Retype the whole forum thread about the audio get-together, changing nothing.

*Text excerpt*.
........

I can come up from tucson. Its been a while since I've been to one. Last one I went to was a couple years ago when John W. brought the magic bus. Looking forward to coming again.

Last time I heard da benz was when you were in tucson just after the sub was installed. Very nice indeed. 

Any ideas yet on where yet?


----------



## Buzzman (Jul 26, 2007)

cflannery said:


> I can come up from tucson. Its been a while since I've been to one. Last one I went to was a couple years ago when John W. brought the magic bus. Looking forward to coming again.
> 
> Last time I heard da benz was when you were in tucson just after the sub was installed. Very nice indeed.
> 
> Any ideas yet on where yet?


Chris, it will be great to see you. Jon W will be here with the Magic Bus again, and Da Benz is quite different than when you last heard it. I will have the location confirmed soon, and will post the details.


----------



## HondAudio (Oct 19, 2006)

Buzzman said:


> Mike, I hope you plan on going to Vegas the 11th. I would love to have you join us.
> 
> 
> 
> ...


Do whatever scheduling you need. Majority wins


----------



## Buzzman (Jul 26, 2007)

HondAudio said:


> Do whatever scheduling you need. Majority wins


The 18th it is. I have too many people already committed to that date. Jon W is driving up from San Diego, Earl Zausmer will be attending, and of course you.


----------



## Buzzman (Jul 26, 2007)

OK, here are the details. The GTG will be hosted by Rich Agins of Epic Audio Solutions. We have held several GTGs there, and everyone seems to like the location and the classic cars to ogle over. *The address is 7863 East McCLain Drive, Scottsdale, AZ 85260.* Here is a link to a map of the location for those who have not attended our events here:

https://www.google.com/maps/place/7...2!3m1!1s0x872b7436a58b6f91:0x38942acb40a76562

We will start at 11:00 a.m., and you can count on the usual: Demo CD, good food, and fun.

........

People or hands pictured with their joints
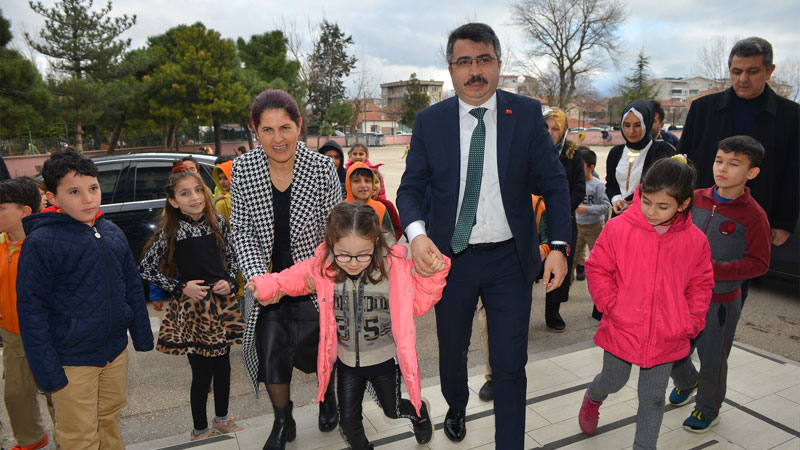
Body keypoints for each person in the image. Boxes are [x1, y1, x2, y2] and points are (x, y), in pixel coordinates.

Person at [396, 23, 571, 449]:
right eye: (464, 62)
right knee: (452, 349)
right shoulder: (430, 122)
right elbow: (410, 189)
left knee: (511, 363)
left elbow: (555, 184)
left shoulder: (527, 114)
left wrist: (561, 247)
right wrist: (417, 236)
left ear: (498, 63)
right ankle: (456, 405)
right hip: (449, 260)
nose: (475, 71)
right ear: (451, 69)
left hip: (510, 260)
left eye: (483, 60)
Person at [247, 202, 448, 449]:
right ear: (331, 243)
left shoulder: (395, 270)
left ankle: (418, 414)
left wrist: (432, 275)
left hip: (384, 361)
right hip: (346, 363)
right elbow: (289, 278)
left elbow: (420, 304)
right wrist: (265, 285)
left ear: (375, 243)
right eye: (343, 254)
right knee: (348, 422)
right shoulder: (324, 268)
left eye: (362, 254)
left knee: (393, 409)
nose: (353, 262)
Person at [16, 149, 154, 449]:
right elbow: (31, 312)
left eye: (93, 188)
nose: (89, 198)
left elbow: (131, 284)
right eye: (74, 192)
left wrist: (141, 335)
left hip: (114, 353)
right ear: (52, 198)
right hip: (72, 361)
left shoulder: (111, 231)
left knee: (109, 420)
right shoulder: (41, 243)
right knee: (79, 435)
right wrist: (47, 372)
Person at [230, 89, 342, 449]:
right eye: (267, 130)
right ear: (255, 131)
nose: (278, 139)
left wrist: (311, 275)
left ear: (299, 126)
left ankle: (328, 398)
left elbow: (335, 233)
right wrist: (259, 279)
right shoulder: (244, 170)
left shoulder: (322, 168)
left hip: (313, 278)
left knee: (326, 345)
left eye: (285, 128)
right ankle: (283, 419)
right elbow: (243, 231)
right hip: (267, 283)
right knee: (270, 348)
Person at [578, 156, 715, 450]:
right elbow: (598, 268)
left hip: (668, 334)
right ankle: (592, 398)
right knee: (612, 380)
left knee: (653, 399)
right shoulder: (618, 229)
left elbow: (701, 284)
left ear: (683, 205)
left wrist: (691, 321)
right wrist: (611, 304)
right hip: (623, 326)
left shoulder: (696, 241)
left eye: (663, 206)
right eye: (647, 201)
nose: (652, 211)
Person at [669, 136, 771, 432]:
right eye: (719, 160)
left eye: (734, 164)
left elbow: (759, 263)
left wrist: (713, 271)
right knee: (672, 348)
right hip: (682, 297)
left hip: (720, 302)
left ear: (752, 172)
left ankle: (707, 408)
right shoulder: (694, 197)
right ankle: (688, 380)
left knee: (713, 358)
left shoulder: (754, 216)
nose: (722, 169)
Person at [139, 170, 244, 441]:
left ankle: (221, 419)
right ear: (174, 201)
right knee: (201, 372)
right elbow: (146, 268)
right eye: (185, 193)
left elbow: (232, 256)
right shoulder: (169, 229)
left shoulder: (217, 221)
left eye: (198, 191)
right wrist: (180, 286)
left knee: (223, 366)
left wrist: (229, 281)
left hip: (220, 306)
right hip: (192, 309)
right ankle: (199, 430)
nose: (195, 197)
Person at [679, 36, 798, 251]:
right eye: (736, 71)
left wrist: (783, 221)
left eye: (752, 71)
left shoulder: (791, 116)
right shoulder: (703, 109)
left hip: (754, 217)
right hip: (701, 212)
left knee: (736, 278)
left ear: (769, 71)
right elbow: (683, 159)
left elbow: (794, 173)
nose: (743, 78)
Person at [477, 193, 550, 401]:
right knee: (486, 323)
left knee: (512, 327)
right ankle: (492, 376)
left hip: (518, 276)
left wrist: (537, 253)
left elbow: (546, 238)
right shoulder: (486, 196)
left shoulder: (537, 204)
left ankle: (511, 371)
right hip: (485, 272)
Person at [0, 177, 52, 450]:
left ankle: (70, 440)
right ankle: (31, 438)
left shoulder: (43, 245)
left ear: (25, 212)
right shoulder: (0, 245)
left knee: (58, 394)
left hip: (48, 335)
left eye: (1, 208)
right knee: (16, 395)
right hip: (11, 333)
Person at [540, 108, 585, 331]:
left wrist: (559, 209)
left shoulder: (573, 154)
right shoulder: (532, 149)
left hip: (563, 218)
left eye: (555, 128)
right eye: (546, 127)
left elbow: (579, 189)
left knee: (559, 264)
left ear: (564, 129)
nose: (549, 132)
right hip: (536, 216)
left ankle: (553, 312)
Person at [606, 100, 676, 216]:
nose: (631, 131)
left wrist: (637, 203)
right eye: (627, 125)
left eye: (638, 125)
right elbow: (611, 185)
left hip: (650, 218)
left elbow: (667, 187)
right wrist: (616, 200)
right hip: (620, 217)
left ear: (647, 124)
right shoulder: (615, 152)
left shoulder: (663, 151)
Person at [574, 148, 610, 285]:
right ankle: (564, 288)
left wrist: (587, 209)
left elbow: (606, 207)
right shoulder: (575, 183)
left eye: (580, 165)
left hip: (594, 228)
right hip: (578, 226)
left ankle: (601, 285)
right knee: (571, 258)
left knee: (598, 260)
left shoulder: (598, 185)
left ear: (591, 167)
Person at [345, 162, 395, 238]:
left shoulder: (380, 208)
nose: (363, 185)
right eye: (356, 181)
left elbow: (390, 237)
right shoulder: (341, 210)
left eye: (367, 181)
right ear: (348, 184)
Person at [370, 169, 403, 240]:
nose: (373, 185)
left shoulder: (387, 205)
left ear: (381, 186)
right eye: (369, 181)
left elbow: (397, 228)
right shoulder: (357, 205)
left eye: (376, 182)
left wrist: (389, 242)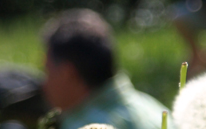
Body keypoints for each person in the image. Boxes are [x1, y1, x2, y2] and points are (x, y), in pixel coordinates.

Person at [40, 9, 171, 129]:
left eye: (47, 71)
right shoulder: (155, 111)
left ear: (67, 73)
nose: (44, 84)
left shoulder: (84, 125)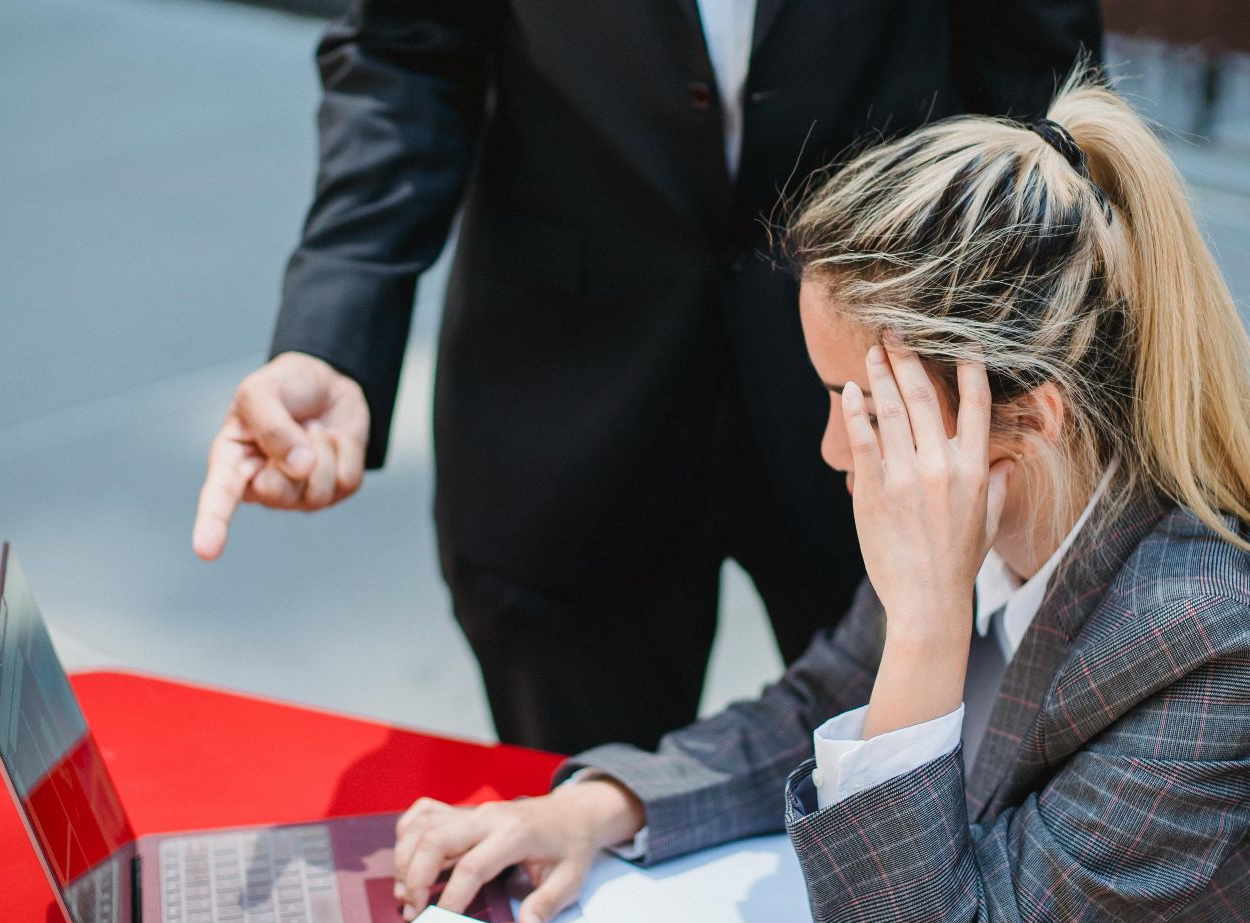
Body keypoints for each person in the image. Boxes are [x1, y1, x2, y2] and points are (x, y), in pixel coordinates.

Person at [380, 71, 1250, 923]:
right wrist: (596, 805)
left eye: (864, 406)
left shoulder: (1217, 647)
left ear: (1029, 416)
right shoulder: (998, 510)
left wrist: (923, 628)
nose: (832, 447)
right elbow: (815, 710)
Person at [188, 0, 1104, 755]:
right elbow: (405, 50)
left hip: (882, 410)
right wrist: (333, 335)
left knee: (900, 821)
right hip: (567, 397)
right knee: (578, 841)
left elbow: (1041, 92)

........

*Answer*.
I can come up from tucson. Its been a while since I've been to one. Last one I went to was a couple years ago when John W. brought the magic bus. Looking forward to coming again.

Last time I heard da benz was when you were in tucson just after the sub was installed. Very nice indeed. 

Any ideas yet on where yet?


----------



## Buzzman (Jul 26, 2007)

cflannery said:


> I can come up from tucson. Its been a while since I've been to one. Last one I went to was a couple years ago when John W. brought the magic bus. Looking forward to coming again.
> 
> Last time I heard da benz was when you were in tucson just after the sub was installed. Very nice indeed.
> 
> Any ideas yet on where yet?


Chris, it will be great to see you. Jon W will be here with the Magic Bus again, and Da Benz is quite different than when you last heard it. I will have the location confirmed soon, and will post the details.


----------



## HondAudio (Oct 19, 2006)

Buzzman said:


> Mike, I hope you plan on going to Vegas the 11th. I would love to have you join us.
> 
> 
> 
> ...


Do whatever scheduling you need. Majority wins


----------



## Buzzman (Jul 26, 2007)

HondAudio said:


> Do whatever scheduling you need. Majority wins


The 18th it is. I have too many people already committed to that date. Jon W is driving up from San Diego, Earl Zausmer will be attending, and of course you.


----------



## Buzzman (Jul 26, 2007)

OK, here are the details. The GTG will be hosted by Rich Agins of Epic Audio Solutions. We have held several GTGs there, and everyone seems to like the location and the classic cars to ogle over. *The address is 7863 East McCLain Drive, Scottsdale, AZ 85260.* Here is a link to a map of the location for those who have not attended our events here:

https://www.google.com/maps/place/7...2!3m1!1s0x872b7436a58b6f91:0x38942acb40a76562

We will start at 11:00 a.m., and you can count on the usual: Demo CD, good food, and fun.